- **TEXT PASSAGE**:
During fiscal 2004, net cash provided by operating activities was $149.8 million. The cash inflow from operations in fiscal 2004 was primarily the result of our generation of income during the period and changes in working capital. Non-cash charges in fiscal 2004 included $80.4 million related to the amortization and write-off of goodwill and acquired intangible assets and other, $33.7 million of depreciation and amortization expense and $4.9 million of amortization of stock-based compensation. Significant working capital changes contributing to positive cash inflow in fiscal 2004 included an increase of $71.9 million in accounts payable resulting primarily from amounts due to our suppliers related to increased inventory purchases during fiscal 2004, and higher overall spending activity related to our expanding operations and an increase of $8.3 million relating to accrued employee compensation, primarily as the result of increased withholding taxes from the exercise of stock options by employees and increased accrued paid time-off due primarily to the increase in number of employees in fiscal 2004 compared to fiscal 2003.

Significant working capital changes offsetting positive cash flows in fiscal 2004 included a $50.2 million increase in accounts receivable, which was primarily due to increases in our net revenue in fiscal 2004 as compared to fiscal 2003. Although accounts receivable has increased, DSO remained relatively consistent at the end of fiscal 2004 in the range of 48 to 50 days. Inventory increased by $52.1 million, primarily as a result of increased volumes of purchase orders received from our customers and associated purchases of inventory required to meet such customer demand. The number of days of inventory, increased at the end of fiscal 2004 to 71 days compared to 51 days at the end of fiscal 2003 as we began to build buffer inventory in the second half of fiscal 2004 in anticipation of longer production lead times and tighter capacity constraints at our foundries.

- **CHECK YOUR UNDERSTANDING**:
a - From the passage on fiscal 2004 cash flows, echo the portion between "Significant working capital changes offsetting" and "at our foundries.", inclusive.
b - Pick up the fiscal 2004 cash flow discussion after its final sentence and carry it forward.

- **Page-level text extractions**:
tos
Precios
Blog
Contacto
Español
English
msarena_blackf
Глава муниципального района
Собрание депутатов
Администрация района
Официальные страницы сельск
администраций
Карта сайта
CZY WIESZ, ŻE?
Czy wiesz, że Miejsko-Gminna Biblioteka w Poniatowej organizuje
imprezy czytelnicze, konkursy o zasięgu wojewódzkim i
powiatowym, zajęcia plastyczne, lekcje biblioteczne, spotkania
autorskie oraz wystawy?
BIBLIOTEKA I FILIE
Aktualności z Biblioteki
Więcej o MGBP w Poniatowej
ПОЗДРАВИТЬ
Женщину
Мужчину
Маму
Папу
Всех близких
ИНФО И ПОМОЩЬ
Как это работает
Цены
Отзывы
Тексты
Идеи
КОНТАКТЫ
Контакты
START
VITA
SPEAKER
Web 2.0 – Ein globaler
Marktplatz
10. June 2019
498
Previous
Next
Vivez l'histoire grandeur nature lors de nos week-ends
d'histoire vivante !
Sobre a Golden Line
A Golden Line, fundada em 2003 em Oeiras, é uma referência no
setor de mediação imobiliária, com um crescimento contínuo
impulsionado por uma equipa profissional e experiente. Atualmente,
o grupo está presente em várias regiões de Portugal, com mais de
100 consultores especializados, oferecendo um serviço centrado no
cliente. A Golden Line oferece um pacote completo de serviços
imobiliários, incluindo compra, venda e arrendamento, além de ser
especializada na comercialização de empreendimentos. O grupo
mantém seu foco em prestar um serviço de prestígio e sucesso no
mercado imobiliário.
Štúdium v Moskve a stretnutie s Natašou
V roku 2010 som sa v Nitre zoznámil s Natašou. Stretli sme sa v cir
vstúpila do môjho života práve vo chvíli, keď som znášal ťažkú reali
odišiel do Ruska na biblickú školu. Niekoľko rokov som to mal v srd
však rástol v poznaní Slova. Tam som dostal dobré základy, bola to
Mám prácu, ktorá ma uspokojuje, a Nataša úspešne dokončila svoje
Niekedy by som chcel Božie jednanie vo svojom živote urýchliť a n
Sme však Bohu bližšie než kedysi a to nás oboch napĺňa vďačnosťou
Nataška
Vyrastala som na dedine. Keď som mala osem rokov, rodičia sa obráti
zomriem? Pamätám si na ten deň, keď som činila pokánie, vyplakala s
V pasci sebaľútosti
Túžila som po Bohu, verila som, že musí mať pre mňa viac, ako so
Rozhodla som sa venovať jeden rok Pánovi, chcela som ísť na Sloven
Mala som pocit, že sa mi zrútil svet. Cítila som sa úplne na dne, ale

- **RESPONSES TO THE TASKS**:
a -
Significant working capital changes offsetting positive cash flows in fiscal 2004 included a $50.2 million increase in accounts receivable, which was primarily due to increases in our net revenue in fiscal 2004 as compared to fiscal 2003. Although accounts receivable has increased, DSO remained relatively consistent at the end of fiscal 2004 in the range of 48 to 50 days. Inventory increased by $52.1 million, primarily as a result of increased volumes of purchase orders received from our customers and associated purchases of inventory required to meet such customer demand. The number of days of inventory, increased at the end of fiscal 2004 to 71 days compared to 51 days at the end of fiscal 2003 as we began to build buffer inventory in the second half of fiscal 2004 in anticipation of longer production lead times and tighter capacity constraints at our foundries.

b -
Due to the nature of our business, we experience working capital needs for accounts receivable and inventory. We typically bill customers on an open account basis with net thirty to sixty day payment terms. If our sales levels were to increase as they have in prior fiscal years, it is likely that our levels of accounts receivable would also increase. Our levels of accounts receivable would also increase if customers delayed their payments or if we offered extended payment terms to our customers. Additionally, in order to maintain an adequate supply of product for our customers, we must carry a certain level of inventory. Our

54




inventory level may vary based primarily upon orders received from our customers and our forecast of demand for these products, as well as the initial production ramp for significant design wins. Other considerations in determining inventory levels may include the product life cycle stage of our products, foundry lead times and available capacity and competitive situations in the marketplace. Such considerations are balanced against risk of obsolescence or potentially excess inventory levels.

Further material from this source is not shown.